Embora os seus livros sejam relatos fiéis de acontecimentos da sua própria vida, são muito mais do que isso. Em cada livro, ela não é um “eu”, mas sim um “nós”. A minha interpretação é que a autora prefere expor-se perante os seus leitores, do que esconder-se atrás de personagens fictícias. Se pensarmos bem, uma grande parte dos romances mais célebres estão muito próximos da experiência de vida dos próprios autores. Annie Ernaux prefere fazer o contrário: contar um episódio acontecido consigo própria, mas que é um exemplo do que aconteceu com muitas outras pessoas na mesma época e no mesmo ambiente social. Reside aqui a maravilha da escrita desta autora que levou o Comité Nobel a escolhê-la, "pela coragem e acuidade clínica com que descortina as raízes, as estranhezas e os constrangimentos coletivos da memória pessoal".
Na verdade, é necessária muita coragem para pôr a sua vida no papel com a preocupação que Annie Ernaux revela de querer ser fiel ao acontecimento, esforçando-se por recordar os mais ínfimos pormenores, de modo a ser um relato isento de ficção. Mas o interessante é que é exatamente esta preocupação que torna a história tão viva e real, que qualquer um se pode rever nela e a torna numa obra de ficção.
É o caso deste livrinho. “O Acontecimento” é a narrativa extremamente sucinta, mas muito realista de um aborto feito nos anos 60 do século passado. Sou de idade próxima da autora e, nesse tempo, eu era um jovem. Lembro-me perfeitamente de casos como este de adolescentes e jovens (e até mães de família) que eram obrigados a recorrer a “abortadeiras” que toda a gente sabia quem eram, mas ninguém podia oficialmente saber, porque a lei era taxativa e muito violenta para quem fosse apanhado, tanto para quem pedia, como para quem praticava o ato. Muitas mulheres morriam, porque o aborto não era feito nas melhores condições e muitas vezes era feito pela própria grávida, com recurso às famosas agulhas de crochet, a ácidos ou outros meios violentos, por não ter dinheiro para pagar ou para esconder a gravidez da própria família. Em Portugal, a situação arrastou-se ainda mais do que em França, pois a legislação sobre a legalização do aborto é relativamente recente.
“O Acontecimento” passa-se durante o período de cerca de três meses, desde que a jovem estudante universitária se apercebeu de que estava grávida até encontrar uma pessoa que lhe fizesse o aborto. O jovem pai fugiu às responsabilidades, ela não podia deixar que os seus pais soubessem, os estudos ressentiram-se, as e os colegas procuraram não se ver envolvidos, os médicos a que tentou pedir ajuda não colaboraram ou procuraram impedir o aborto. Tentou usar as agulhas, ser violenta no desporto, fazer sexo à bruta, mas nada resultava e o tempo ia passando. Depois de praticado o aborto, esteve à beira da morte e só escapou porque uma colega muito católica, mas muito humana a ajudou a encontrar um médico de bom coração que a encaminhou para o hospital certo e na hora certa. Tudo isto eu me lembro de acontecer naquele tempo a muitas mulheres.

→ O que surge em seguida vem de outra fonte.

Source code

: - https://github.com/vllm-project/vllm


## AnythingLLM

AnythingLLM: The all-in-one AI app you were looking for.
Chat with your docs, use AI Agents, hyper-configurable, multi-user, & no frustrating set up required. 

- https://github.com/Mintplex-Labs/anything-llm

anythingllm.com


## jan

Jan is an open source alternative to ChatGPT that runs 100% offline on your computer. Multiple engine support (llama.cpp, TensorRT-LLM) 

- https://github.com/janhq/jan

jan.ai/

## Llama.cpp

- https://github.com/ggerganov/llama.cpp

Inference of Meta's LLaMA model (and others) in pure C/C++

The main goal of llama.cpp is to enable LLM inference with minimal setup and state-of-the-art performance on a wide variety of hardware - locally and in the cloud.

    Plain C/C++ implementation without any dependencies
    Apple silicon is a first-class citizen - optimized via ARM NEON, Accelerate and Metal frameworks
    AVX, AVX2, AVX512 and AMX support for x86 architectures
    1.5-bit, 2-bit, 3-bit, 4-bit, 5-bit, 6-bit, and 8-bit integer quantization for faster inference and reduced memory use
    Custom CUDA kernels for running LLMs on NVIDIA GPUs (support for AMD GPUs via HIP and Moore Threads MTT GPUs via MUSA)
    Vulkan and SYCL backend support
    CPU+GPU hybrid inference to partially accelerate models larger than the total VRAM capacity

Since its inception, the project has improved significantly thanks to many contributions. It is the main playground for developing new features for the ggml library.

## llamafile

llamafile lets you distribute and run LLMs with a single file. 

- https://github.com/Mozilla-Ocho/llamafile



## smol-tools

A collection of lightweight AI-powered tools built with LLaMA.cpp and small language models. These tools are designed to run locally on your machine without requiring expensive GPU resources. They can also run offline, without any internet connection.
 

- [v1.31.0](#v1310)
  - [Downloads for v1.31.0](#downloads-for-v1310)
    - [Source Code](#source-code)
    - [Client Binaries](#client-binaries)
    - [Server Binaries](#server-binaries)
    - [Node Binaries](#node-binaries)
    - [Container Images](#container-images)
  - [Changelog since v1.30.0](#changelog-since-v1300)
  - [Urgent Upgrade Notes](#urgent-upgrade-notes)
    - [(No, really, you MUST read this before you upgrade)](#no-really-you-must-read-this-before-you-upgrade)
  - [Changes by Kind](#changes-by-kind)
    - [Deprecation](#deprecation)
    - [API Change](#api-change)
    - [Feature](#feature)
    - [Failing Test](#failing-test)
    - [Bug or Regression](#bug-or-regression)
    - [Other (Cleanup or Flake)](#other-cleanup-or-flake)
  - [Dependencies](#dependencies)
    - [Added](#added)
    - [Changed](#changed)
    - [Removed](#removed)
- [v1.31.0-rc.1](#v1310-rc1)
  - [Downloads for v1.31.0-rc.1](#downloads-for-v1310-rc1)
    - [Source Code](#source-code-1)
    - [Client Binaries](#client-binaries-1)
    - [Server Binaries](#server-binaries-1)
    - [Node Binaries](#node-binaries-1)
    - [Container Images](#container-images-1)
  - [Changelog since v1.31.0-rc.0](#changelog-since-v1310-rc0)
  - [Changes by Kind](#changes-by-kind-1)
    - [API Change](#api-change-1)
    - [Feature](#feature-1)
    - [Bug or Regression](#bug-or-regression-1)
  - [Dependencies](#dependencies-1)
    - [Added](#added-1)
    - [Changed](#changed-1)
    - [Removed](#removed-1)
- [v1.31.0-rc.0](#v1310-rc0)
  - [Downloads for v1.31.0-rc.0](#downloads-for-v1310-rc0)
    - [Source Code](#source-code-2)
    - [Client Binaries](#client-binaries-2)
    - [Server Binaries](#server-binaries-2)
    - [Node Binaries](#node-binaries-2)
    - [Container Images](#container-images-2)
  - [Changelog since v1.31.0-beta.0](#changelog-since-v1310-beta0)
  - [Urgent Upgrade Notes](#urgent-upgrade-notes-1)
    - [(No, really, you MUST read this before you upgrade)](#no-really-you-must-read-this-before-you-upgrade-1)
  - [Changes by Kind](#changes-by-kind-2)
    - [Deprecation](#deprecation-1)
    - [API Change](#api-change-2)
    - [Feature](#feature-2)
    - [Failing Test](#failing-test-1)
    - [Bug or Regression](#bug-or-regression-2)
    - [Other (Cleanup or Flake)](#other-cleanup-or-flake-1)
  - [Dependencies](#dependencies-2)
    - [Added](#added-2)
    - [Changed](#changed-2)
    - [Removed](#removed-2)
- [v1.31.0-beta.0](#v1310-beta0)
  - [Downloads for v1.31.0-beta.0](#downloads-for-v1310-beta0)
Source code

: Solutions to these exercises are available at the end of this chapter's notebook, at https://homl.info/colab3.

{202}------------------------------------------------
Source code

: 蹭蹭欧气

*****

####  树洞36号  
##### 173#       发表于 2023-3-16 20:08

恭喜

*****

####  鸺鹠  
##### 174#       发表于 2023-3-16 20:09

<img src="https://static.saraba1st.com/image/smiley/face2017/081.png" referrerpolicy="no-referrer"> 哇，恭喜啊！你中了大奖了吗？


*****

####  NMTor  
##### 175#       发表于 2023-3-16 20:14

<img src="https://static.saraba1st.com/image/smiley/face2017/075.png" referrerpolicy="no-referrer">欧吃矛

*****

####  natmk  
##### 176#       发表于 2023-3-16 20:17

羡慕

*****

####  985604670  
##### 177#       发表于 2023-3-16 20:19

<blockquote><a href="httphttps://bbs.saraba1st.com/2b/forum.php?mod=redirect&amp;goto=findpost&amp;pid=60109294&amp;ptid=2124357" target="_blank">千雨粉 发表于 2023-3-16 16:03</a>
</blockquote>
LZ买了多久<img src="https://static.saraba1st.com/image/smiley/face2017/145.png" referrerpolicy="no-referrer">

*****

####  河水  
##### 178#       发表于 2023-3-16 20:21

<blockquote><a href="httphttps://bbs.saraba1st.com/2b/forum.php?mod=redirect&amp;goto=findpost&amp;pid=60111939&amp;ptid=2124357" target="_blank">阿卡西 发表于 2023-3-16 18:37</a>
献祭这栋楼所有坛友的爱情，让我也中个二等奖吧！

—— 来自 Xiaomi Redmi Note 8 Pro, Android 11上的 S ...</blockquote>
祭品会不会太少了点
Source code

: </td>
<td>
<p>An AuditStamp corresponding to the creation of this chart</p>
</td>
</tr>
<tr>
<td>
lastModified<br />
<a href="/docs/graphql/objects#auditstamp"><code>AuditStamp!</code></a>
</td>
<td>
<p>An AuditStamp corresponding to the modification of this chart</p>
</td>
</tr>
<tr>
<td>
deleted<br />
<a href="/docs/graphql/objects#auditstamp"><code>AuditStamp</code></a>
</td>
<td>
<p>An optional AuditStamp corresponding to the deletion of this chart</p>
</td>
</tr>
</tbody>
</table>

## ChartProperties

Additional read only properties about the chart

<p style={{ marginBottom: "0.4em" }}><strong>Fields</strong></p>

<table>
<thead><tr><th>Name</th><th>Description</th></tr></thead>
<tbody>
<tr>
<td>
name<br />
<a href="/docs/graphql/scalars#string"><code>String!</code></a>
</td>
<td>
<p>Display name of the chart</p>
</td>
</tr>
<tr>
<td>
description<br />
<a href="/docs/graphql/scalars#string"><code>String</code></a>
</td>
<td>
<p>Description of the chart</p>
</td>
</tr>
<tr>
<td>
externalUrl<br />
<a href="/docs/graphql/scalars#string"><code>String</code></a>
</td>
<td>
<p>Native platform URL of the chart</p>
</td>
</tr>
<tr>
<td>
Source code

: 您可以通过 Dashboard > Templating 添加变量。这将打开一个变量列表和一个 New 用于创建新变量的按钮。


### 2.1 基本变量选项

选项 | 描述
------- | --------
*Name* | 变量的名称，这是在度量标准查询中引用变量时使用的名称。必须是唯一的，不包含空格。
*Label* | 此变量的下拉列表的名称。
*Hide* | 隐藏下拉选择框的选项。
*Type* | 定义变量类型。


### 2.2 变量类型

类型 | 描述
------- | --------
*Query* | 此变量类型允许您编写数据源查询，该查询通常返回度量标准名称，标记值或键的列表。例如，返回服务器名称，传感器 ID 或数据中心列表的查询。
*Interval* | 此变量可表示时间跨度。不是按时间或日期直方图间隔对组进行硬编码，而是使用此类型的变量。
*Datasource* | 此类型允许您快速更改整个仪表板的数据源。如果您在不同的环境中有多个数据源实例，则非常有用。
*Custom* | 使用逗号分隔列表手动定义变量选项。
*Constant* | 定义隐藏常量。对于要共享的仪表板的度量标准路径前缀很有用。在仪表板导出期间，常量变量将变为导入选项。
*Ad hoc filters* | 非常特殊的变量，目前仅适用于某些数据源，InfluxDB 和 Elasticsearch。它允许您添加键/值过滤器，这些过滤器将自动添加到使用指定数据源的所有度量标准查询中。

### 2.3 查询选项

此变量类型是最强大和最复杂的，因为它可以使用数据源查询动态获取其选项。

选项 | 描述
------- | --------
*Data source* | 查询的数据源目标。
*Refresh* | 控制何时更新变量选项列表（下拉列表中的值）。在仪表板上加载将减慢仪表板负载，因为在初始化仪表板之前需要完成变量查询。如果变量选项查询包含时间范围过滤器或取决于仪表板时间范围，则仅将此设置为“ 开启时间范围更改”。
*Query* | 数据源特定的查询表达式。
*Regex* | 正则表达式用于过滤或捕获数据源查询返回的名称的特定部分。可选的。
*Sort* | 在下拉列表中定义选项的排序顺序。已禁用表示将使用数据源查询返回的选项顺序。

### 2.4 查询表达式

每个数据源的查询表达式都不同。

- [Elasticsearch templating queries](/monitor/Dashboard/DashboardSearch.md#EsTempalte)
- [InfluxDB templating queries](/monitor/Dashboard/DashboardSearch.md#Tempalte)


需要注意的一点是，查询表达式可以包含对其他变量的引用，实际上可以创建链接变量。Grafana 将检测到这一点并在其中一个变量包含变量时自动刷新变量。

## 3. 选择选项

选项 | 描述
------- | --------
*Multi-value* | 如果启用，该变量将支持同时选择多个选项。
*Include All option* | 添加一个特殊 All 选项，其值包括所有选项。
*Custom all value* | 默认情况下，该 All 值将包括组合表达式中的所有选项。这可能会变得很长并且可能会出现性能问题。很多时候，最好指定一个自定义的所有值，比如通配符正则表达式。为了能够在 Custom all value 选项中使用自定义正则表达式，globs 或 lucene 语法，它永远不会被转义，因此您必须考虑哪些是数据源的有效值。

É por isso que esta história não é uma história pessoal da autora, mas o retrato de uma época. Não podemos ver aqui o “eu” de quem a viveu, mas sim o “nós” dos milhões de mulheres que viveram histórias iguais. Há sempre quem critique os critérios da atribuição do Prémio Nobel, mas, mais uma vez, o Comité Nobel descobriu e apresenta ao mundo um processo de escrita inovador que vai ser, certamente, seguido por muitos jovens escritores, se conseguirem ter a mesma força e coragem de Annie Ernaux.